Please note that Mommsen uses the AUC chronology (Ab Urbe Condita), i.e. from the founding of the City of Rome. You can use this reference table to have the B.C. dates
From: The History of Rome, by Theodor Mommsen
Translated with the sanction of the author by William Purdie Dickson
This course was most natural for the Belgae, who were brought by neighbourhood and manifold intermixture into closer relation to the Germans who had crossed the Rhine, and moreover, with their less-developed culture, probably felt themselves at least as much akin to the Suebian of alien race as to their cultivated Allobrogian or Helvetic countryman.

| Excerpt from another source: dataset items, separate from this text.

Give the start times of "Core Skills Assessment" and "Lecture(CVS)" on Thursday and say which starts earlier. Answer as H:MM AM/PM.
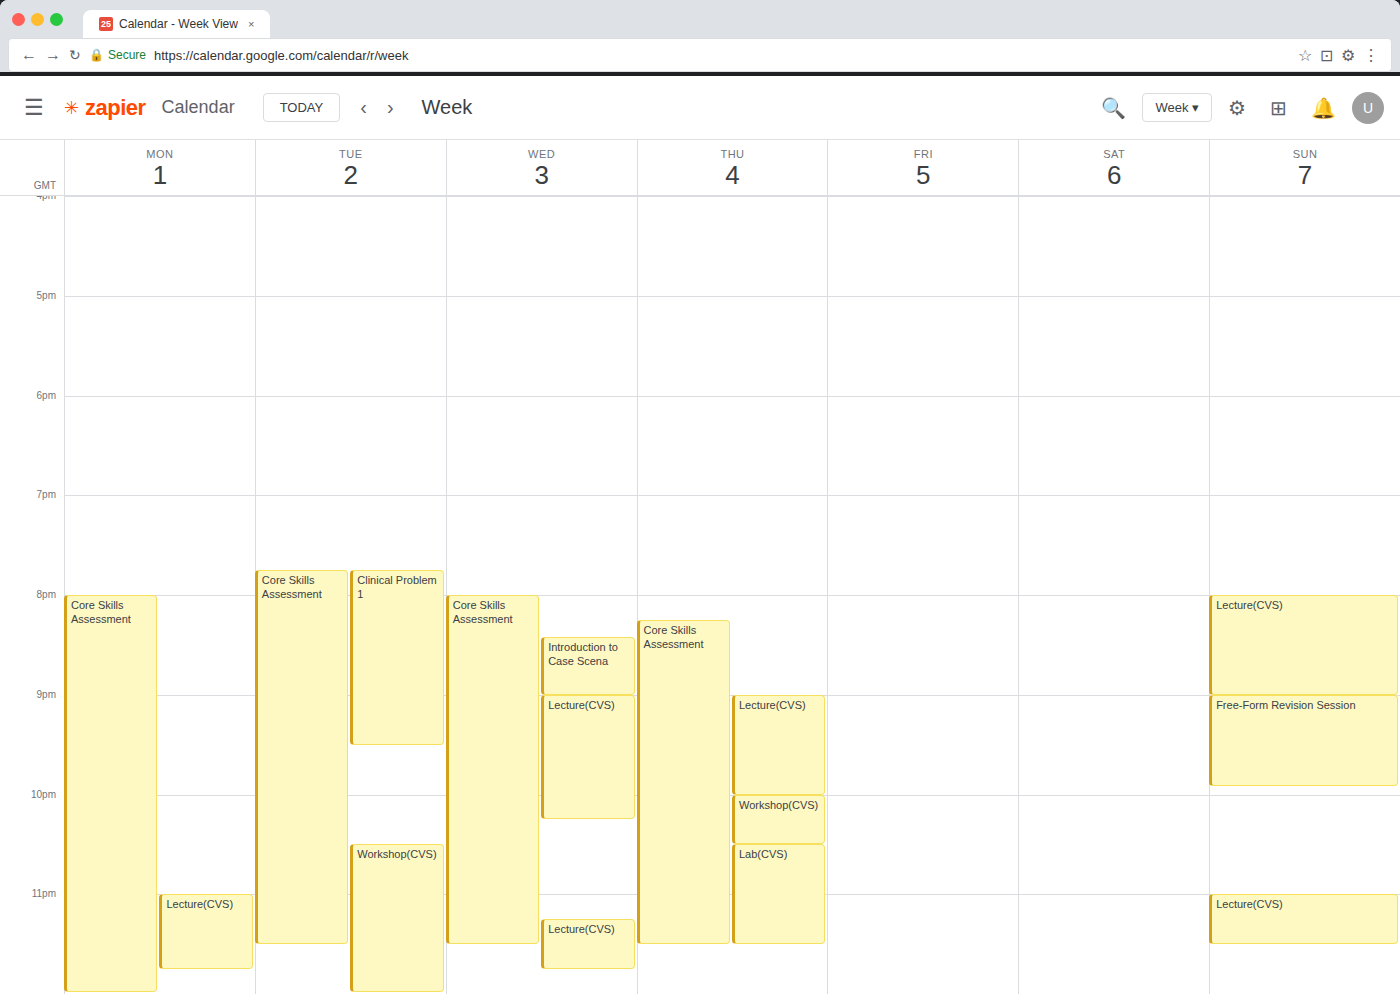
"Core Skills Assessment" 8:15 PM; "Lecture(CVS)" 9:00 PM.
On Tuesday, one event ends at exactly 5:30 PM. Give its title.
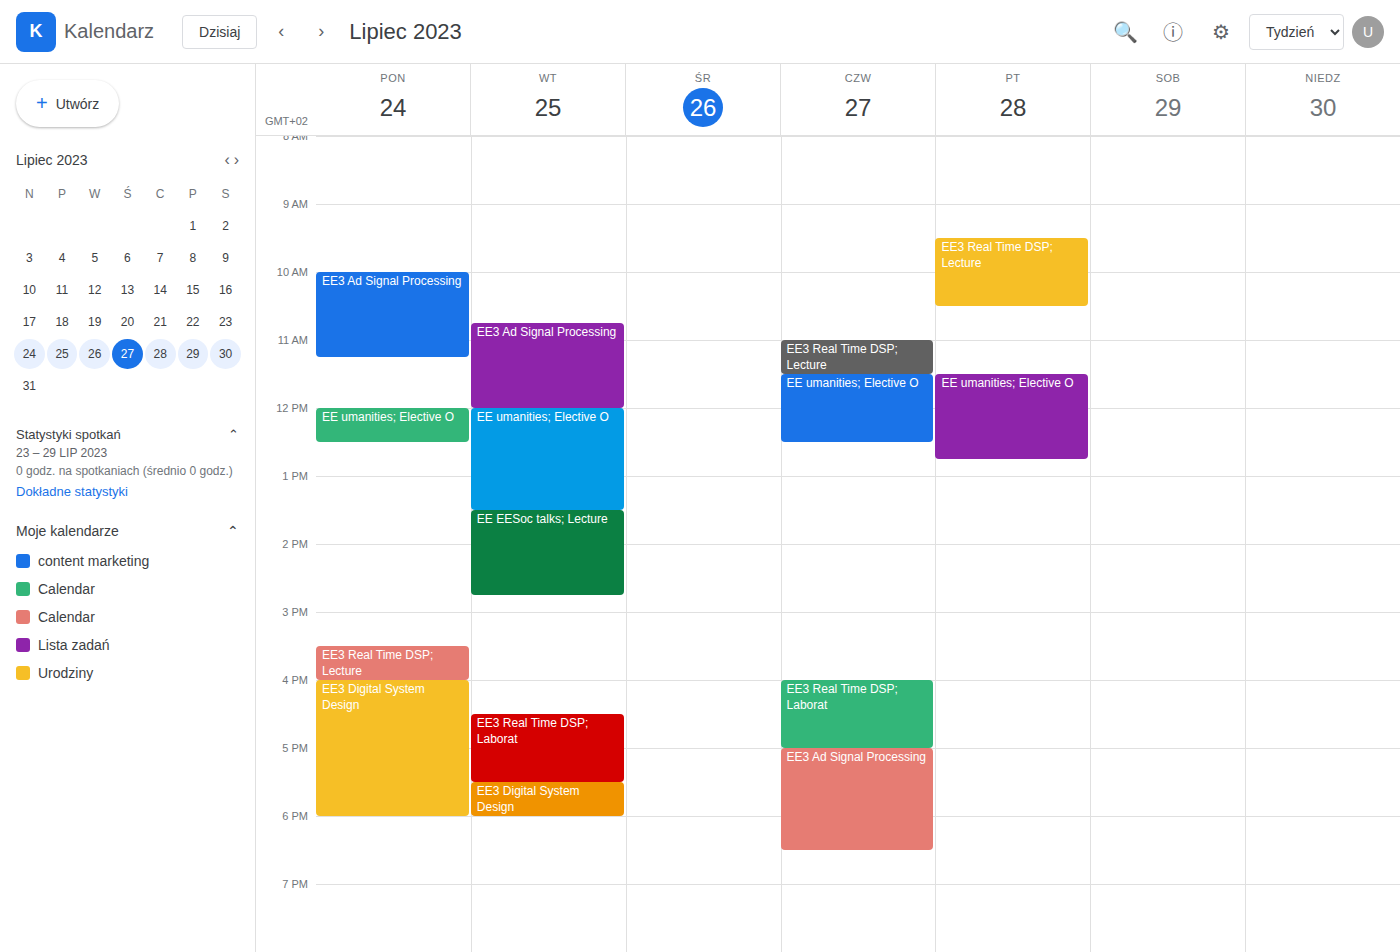
"EE3 Real Time DSP; Laborat"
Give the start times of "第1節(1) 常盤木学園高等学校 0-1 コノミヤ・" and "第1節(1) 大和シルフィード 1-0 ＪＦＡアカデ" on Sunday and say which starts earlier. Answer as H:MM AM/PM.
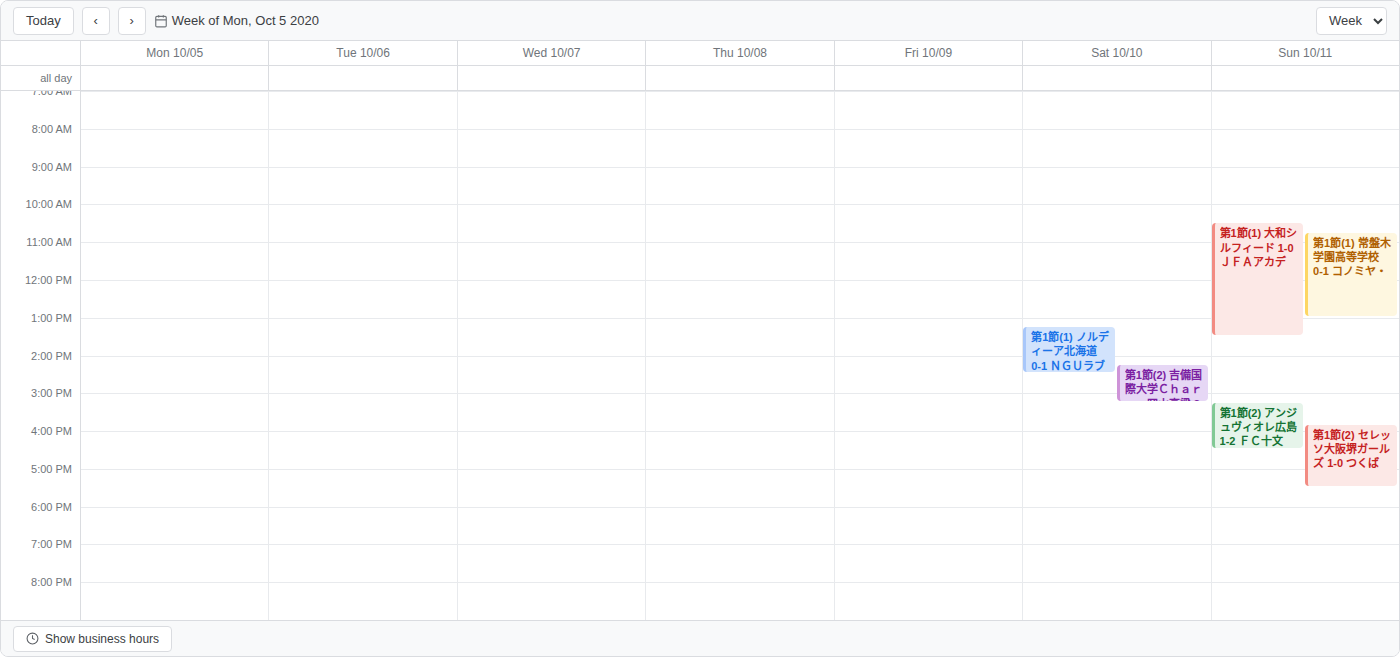
"第1節(1) 大和シルフィード 1-0 ＪＦＡアカデ" 10:30 AM; "第1節(1) 常盤木学園高等学校 0-1 コノミヤ・" 10:45 AM.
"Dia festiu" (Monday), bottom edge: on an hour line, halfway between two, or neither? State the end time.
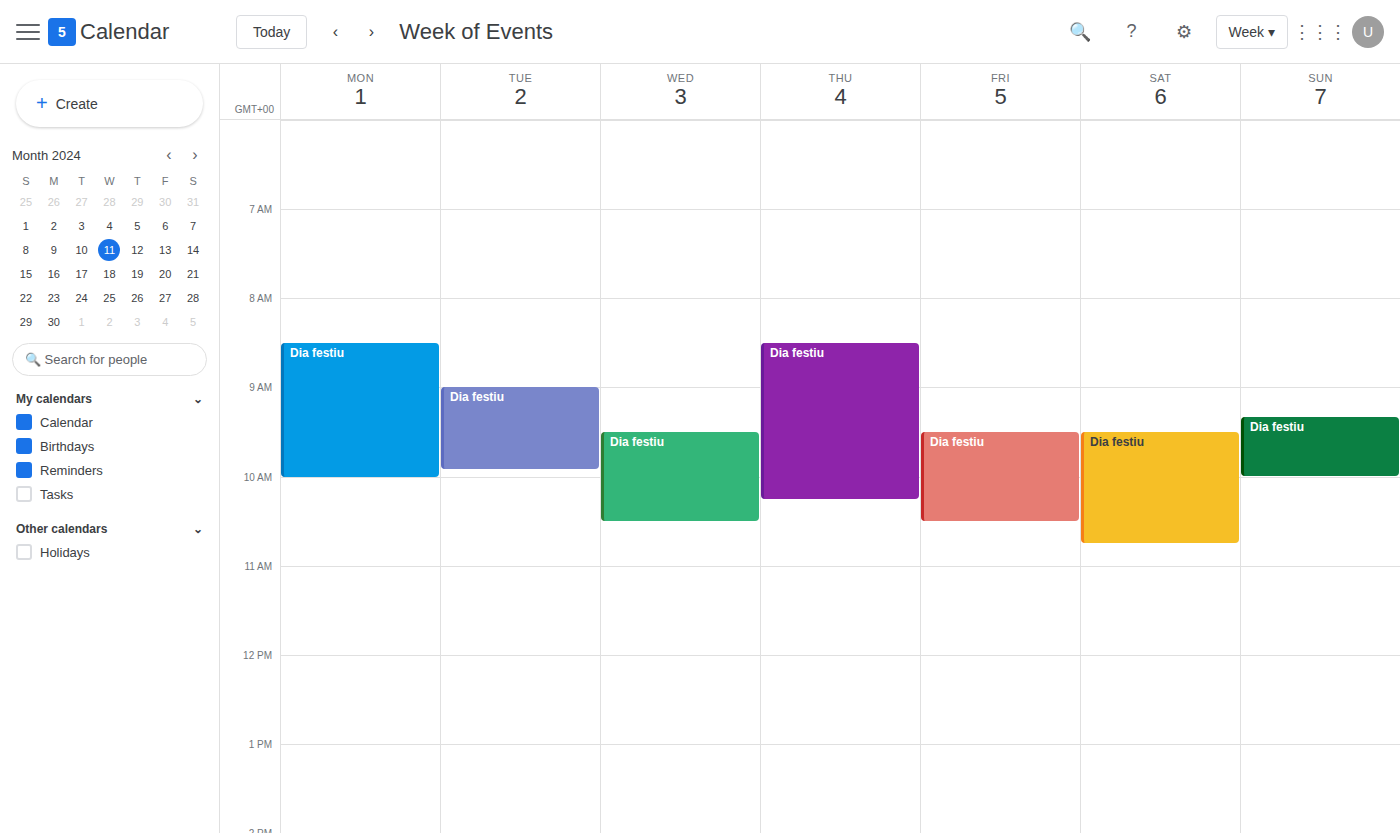
10:00 AM -- exactly on the 10 AM line.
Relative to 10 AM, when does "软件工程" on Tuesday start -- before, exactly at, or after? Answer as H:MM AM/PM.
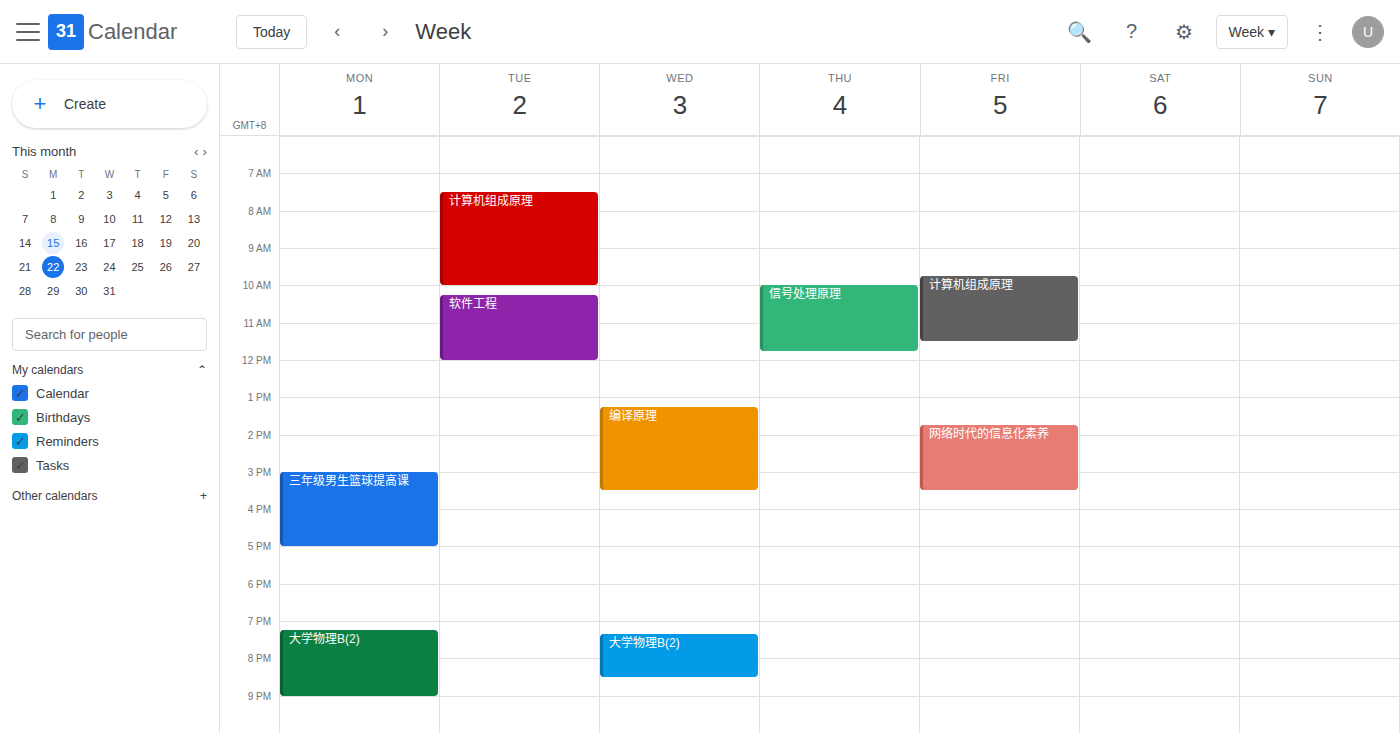
10:15 AM -- after 10 AM, 15 minutes below the 10 AM line.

But the southern Celts also, among whom now as already mentioned, the considerable canton of the Sequani (about Besangon) stood at the head of the party hostile to the Romans, had every reason at this very time to call in the Germans against the Romans who immediately threatened them; the remiss government of the senate and the signs of the revolution preparing in Rome, which had not remained unknown to the Celts, made this very moment seem suitable for ridding themselves of the Roman influence and primarily for humbling the Roman clients, the Haedui.
A rupture had taken place between the two cantons respecting the tolls on the Saone, which separated the territory of the Haedui from that of the Sequani, and about the year 683 the German prince Ariovistus with some 15,000 armed men had crossed the Rhine as condottiere of the Sequani.